のんのんびよりの舞台は山に囲まれた片田舎です。東京から両親と一緒に引っ越してきた女の子・蛍(ほたる)は「旭丘分校」に通うことになります。

そこは全校生徒わずか5人だけの学校です。転校した蛍の他には中3の卓、中2の小鞠、中1の夏海が兄妹で通っています。もうひとり、小1の宮内れんげは担任教師・一穂の妹です。この非常に小さなコミュニティで、小学生と中学生が同じ教室で学校生活を送ります。

蛍は小学5年生ながら大人びた容姿をしています。慣れない田舎暮らしに戸惑いますが、何かと面倒を見てくれる可愛らしい先輩・小鞠のファンになったりして学校生活に馴染んでいきます。

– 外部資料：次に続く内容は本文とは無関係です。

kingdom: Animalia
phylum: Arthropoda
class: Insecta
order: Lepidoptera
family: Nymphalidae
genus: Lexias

ボーイッシュな夏海や、天真爛漫な性格のれんげと連れ立って、様々な遊びを体験します。

昭和の雰囲気を残した風景描写が綺麗で好き

アニメ版のんのんびよりがユニークなのは、特に風景描写に注力している点です。

里山と田畑、ぽつぽつと建ち並ぶ旧態依然の民家。申し訳程度の舗装がされた道、そこに毎日数本だけ通るバス、小さな駅に停まる1両編成の鈍行電車……のどかな景色は、1年を通じて季節にふさわしい佇まいを見せます。

もっとも、シナリオ自体は登場人物(ほぼ女性ばかりです)の掛け合いで進行します。動植物と触れ合ったり、近所の駄菓子屋を物色したり片道2時間かけてコンビニまで買い物に行ったりと、田舎ならではのエピソードが満載です。

勉強嫌いの夏海は宿題を放り出して遊びに行きたがるし、幼いれんげは学校でへんてこな工作をしたり、奇抜なネーミングセンスを発揮します。

いかにも日常系らしい漫才のようなやりとりが大部分ですが、シーンの移り変わりに合わせて挿入される自然・風景のワンカットがとても綺麗にまとまっていて、しばしばハッとさせられます。

アニメ版の風景は関東近辺や新潟・和歌山で取材したそうで、特定のどこかというよりも日本によくありそうな農村、それも昭和の雰囲気を色濃く残した描写です。

アニメを気に入ったらコミックもぜひ読みましょう!

深夜帯のアニメとしては、のんのんびよりはヒット作だと言えます。1期・2期と全24話が放送され、未放送分を含めてBD/DVDも発売されています。しかもまだ完結したわけではなく、続編(?)制作中とのニュースもあります。

ただし、興業的に見てアニメセールスが絶好調かと言えば微妙な部分もあって、第3期リリースに踏み切るためには売上げが際どいようです。

また原作・あっと氏のコミックが11巻まで刊行されていますが、月刊誌での連載なので続編がアニメ化されるにはまだ時期尚早な面もあります。アニメは2~3年も経てば忘れてしまうファンも少なくないですから、いささか不利な状況ではあります。

過去のコミック版にはアニメ未収録の回も幾つかあるので、アニメを気に入ったらコミックもぜひ読みましょう!

見ていると、たまにノスタルジックな気分になる

のんのんびよりの特色は、都市化から取り残されたような田舎を舞台にしている事です。廃校にならないのが不思議なほどの過疎地の分校、それを取り巻く里山の景色。それは今でもどこかに実在していそうな、独特の懐かしさを湛えています。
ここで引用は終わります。